You can find the paper here. Samosseiko tells us about some of the newer techniques spammers have turned to in order to circumvent all the spam defenses that have been put up over the last decade. Of course, spam advertising isn’t going away. Spam e-mail has become a more difficult business, but there are plenty of new vehicles for spam messages such as social media or blog comments.
And there’s more, such as black-hat SEO (Search Engine Optimization): various tricks are employed to get websites to the top of your search results that have no business being there. Malware, illicit software tacitly installed on your computer, is also widely employed, not just to direct you to the spammers’ websites, but also to turn your computer into a bot that can be used to send out spam and circumvent IP blocks.
The Spam Apparatus
To make all these tricks work, big-time spammers have a lot of machinery at their disposal. We, the user, only see the spam message, the flashing ad or the search engine results, but what happens when someone actually clicks the spammers’ links is another story entirely.
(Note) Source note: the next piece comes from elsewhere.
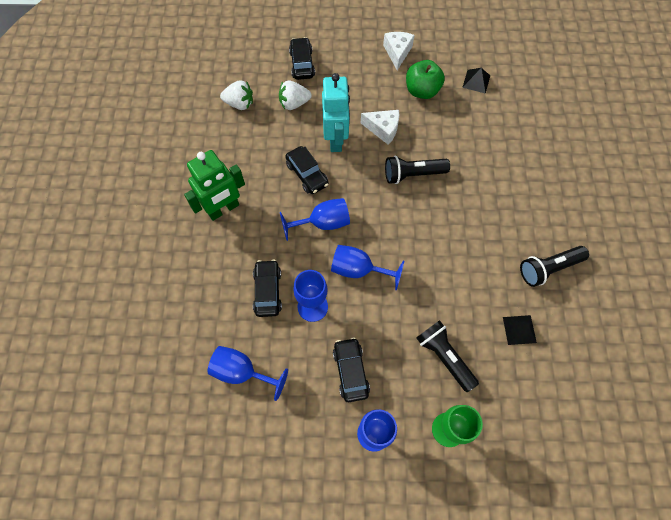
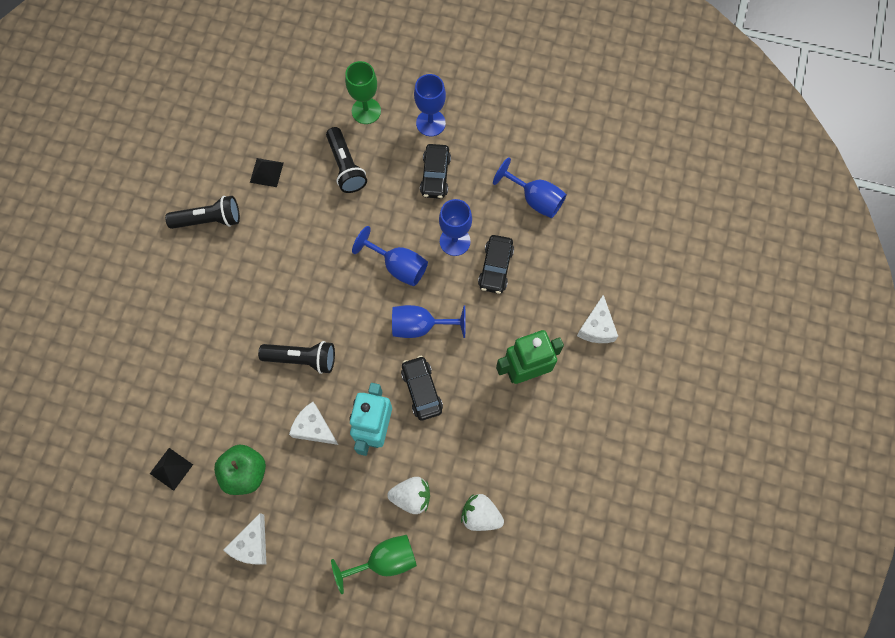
camera: 165 degrees left, 5 degrees up
(165, 260) = (596, 327): none -> white cheese
(302, 64) = (384, 560): black car -> green goblet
Researchers from UCSD dove into the world of spam affiliation networks to find out how they worked, what resources they used and how they might be inconvenienced. (Find the paper here.)
The affiliation network needs web servers, to host their sites, domain names for their websites and actual webshops to link to. Because such services as domain name servers are susceptible to shutdown requests if there are complaints about the spammers’ activities, large spam operations tend to either host their own servers or contract third parties dedicated to just this type of activity and proclaimed to be `bulletproof’ against take-downs.
When a user is eventually brought, through dubious methods, to the store website and is actually enticed to buy a fake Rolex or some herbal remedy to improve his potency, the sale has to be handled. (Perhaps surprisingly, there is genuine business going on at the end of the day in most cases; the goods you’re buying are sketchy, but you’re usually actually getting them rather than just being scammed out of your credit card information, apparently. I’m not trying it out for myself, though.) Someone has to supply the goods and ship them to the customer and the payment has to be handled, involving banks and credit card companies willing to do business with the affiliation networks. All of these resources are required to allow the spammer networks to operate.
So, spam is serious business and, understandably, an interesting career opportunity for the computer-savvy in e.g. Eastern Europe. It’s a multi-million-dollar industry and it’s shrouded in secrecy; you don’t just walk onto the scene without a strong rep. It could be the setting of the next crime-busting action-packed blockbuster.
The spammers’ activities are at least partially illegal and mostly unethical, but they are catering to a need, because there are plenty of people who click their links and buy their stuff. And so the spam apparatus is probably as strong as it ever was, or stronger still, even if the flood of spam e-mails is abating.
I think I might just start missing those harmless strangers sending me their silly spam.